DOMANDE DA SVOLGERE =
1. Cita parola per parola, dal testo sul tumore dell'ovaio, il brano che comincia con le parole "Lo studio, appena" e finisce con "della Fondazione AIRC.".
2. Rispondi a queste domande sul testo che parla del tumore dell'ovaio:
(a) Su quale rivista è uscito lo studio?
(b) Quali enti hanno pagato la ricerca?
(c) Che cosa si sequenzia per trovare le tracce del DNA tumorale?

SEZIONE DI TESTO =
Grazie a un semplice prelievo di sangue è possibile avere in ogni momento informazioni molecolari sul tumore maligno epiteliale dell’ovaio e la sua progressione. Sequenziando il DNA, presente nel sangue, si possono intercettare le tracce della presenza del DNA tumorale, misurarlo e studiarlo.
Lo studio, appena pubblicato sull’autorevole rivista americana Clinical Cancer Research, è stato condotto da ricercatori del Dipartimento di Oncologia dell’Istituto di Ricerche Farmacologiche Mario Negri IRCCS, guidato da Maurizio D’Incalci, in collaborazione con i medici dell’Ospedale San Gerardo di Monza (Università di Milano Bicocca) e dei ricercatori dell’Università di Padova e dell’Harvard Medical School di Boston. Lo studio è stato reso possibile grazie al finanziamento della Fondazione Alessandra Bono Onlus e della Fondazione AIRC.
«Il tumore epiteliale maligno dell’ovaio – spiega Maurizio D’Incalci – è una patologia molto complessa caratterizzata da una forte instabilità del proprio genoma. A oggi sono disponibili molte informazioni sulle caratteristiche molecolari della malattia all’esordio, mentre sappiamo poco o nulla sulle caratteristiche della malattia al momento della recidiva, quando diventa progressivamente resistente alla terapia farmacologica».

DATI REGISTRATI =
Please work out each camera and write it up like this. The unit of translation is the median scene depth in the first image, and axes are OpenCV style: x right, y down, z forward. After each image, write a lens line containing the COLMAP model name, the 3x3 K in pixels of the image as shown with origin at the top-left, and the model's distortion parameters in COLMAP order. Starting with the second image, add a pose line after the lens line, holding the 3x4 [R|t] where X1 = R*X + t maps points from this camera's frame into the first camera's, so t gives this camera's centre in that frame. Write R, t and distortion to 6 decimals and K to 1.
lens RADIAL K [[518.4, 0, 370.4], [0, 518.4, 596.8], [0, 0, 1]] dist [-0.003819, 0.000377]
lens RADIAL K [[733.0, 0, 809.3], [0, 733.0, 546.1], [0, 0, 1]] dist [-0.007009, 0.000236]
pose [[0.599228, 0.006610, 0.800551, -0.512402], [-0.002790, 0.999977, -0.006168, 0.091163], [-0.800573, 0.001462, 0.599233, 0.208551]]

SOLUZIONI =
1.
Lo studio, appena pubblicato sull’autorevole rivista americana Clinical Cancer Research, è stato condotto da ricercatori del Dipartimento di Oncologia dell’Istituto di Ricerche Farmacologiche Mario Negri IRCCS, guidato da Maurizio D’Incalci, in collaborazione con i medici dell’Ospedale San Gerardo di Monza (Università di Milano Bicocca) e dei ricercatori dell’Università di Padova e dell’Harvard Medical School di Boston. Lo studio è stato reso possibile grazie al finanziamento della Fondazione Alessandra Bono Onlus e della Fondazione AIRC.

2.
(a) Sulla rivista americana Clinical Cancer Research.
(b) La Fondazione Alessandra Bono Onlus e la Fondazione AIRC.
(c) Il DNA presente nel sangue.